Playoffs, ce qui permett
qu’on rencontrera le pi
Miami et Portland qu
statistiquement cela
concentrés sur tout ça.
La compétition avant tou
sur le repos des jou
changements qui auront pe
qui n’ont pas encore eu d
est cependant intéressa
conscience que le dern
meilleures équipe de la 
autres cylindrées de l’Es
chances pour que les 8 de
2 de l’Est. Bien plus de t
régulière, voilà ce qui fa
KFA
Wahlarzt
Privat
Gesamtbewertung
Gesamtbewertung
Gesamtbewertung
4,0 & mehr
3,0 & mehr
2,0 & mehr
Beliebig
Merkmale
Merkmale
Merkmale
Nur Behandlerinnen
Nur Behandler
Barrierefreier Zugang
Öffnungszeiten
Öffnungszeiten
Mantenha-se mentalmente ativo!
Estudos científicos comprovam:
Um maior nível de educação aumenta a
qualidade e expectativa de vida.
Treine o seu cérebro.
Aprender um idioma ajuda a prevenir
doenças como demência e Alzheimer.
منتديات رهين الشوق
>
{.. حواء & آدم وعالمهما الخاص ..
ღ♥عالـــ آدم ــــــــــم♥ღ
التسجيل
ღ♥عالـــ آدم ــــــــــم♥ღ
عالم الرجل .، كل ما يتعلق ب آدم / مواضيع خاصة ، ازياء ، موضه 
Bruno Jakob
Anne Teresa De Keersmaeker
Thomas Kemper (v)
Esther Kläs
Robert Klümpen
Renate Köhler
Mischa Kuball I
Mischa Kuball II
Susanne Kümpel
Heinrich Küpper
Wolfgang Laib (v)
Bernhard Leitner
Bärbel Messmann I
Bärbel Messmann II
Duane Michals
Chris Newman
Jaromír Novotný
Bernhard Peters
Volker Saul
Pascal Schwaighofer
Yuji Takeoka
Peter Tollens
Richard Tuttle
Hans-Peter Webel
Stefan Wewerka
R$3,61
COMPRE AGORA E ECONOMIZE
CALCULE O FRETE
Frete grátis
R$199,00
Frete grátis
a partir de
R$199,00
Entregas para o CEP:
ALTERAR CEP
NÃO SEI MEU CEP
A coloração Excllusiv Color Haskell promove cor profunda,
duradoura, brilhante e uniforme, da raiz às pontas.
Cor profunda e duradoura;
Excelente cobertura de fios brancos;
--------
» Consegna: Disponi tutte le righe dell'elenco qui sopra in una lista numerata, omettendo le righe vuote.

» Risposta:
1. Playoffs, ce qui permett
2. qu’on rencontrera le pi
3. Miami et Portland qu
4. statistiquement cela
5. concentrés sur tout ça.
6. La compétition avant tou
7. sur le repos des jou
8. changements qui auront pe
9. qui n’ont pas encore eu d
10. est cependant intéressa
11. conscience que le dern
12. meilleures équipe de la 
13. autres cylindrées de l’Es
14. chances pour que les 8 de
15. 2 de l’Est. Bien plus de t
16. régulière, voilà ce qui fa
17. KFA
18. Wahlarzt
19. Privat
20. Gesamtbewertung
21. Gesamtbewertung
22. Gesamtbewertung
23. 4,0 & mehr
24. 3,0 & mehr
25. 2,0 & mehr
26. Beliebig
27. Merkmale
28. Merkmale
29. Merkmale
30. Nur Behandlerinnen
31. Nur Behandler
32. Barrierefreier Zugang
33. Öffnungszeiten
34. Öffnungszeiten
35. Mantenha-se mentalmente ativo!
36. Estudos científicos comprovam:
37. Um maior nível de educação aumenta a
38. qualidade e expectativa de vida.
39. Treine o seu cérebro.
40. Aprender um idioma ajuda a prevenir
41. doenças como demência e Alzheimer.
42. منتديات رهين الشوق
43. >
44. {.. حواء & آدم وعالمهما الخاص ..
45. ღ♥عالـــ آدم ــــــــــم♥ღ
46. التسجيل
47. ღ♥عالـــ آدم ــــــــــم♥ღ
48. عالم الرجل .، كل ما يتعلق ب آدم / مواضيع خاصة ، ازياء ، موضه 
49. Bruno Jakob
50. Anne Teresa De Keersmaeker
51. Thomas Kemper (v)
52. Esther Kläs
53. Robert Klümpen
54. Renate Köhler
55. Mischa Kuball I
56. Mischa Kuball II
57. Susanne Kümpel
58. Heinrich Küpper
59. Wolfgang Laib (v)
60. Bernhard Leitner
61. Bärbel Messmann I
62. Bärbel Messmann II
63. Duane Michals
64. Chris Newman
65. Jaromír Novotný
66. Bernhard Peters
67. Volker Saul
68. Pascal Schwaighofer
69. Yuji Takeoka
70. Peter Tollens
71. Richard Tuttle
72. Hans-Peter Webel
73. Stefan Wewerka
74. R$3,61
75. COMPRE AGORA E ECONOMIZE
76. CALCULE O FRETE
77. Frete grátis
78. R$199,00
79. Frete grátis
80. a partir de
81. R$199,00
82. Entregas para o CEP:
83. ALTERAR CEP
84. NÃO SEI MEU CEP
85. A coloração Excllusiv Color Haskell promove cor profunda,
86. duradoura, brilhante e uniforme, da raiz às pontas.
87. Cor profunda e duradoura;
88. Excelente cobertura de fios brancos;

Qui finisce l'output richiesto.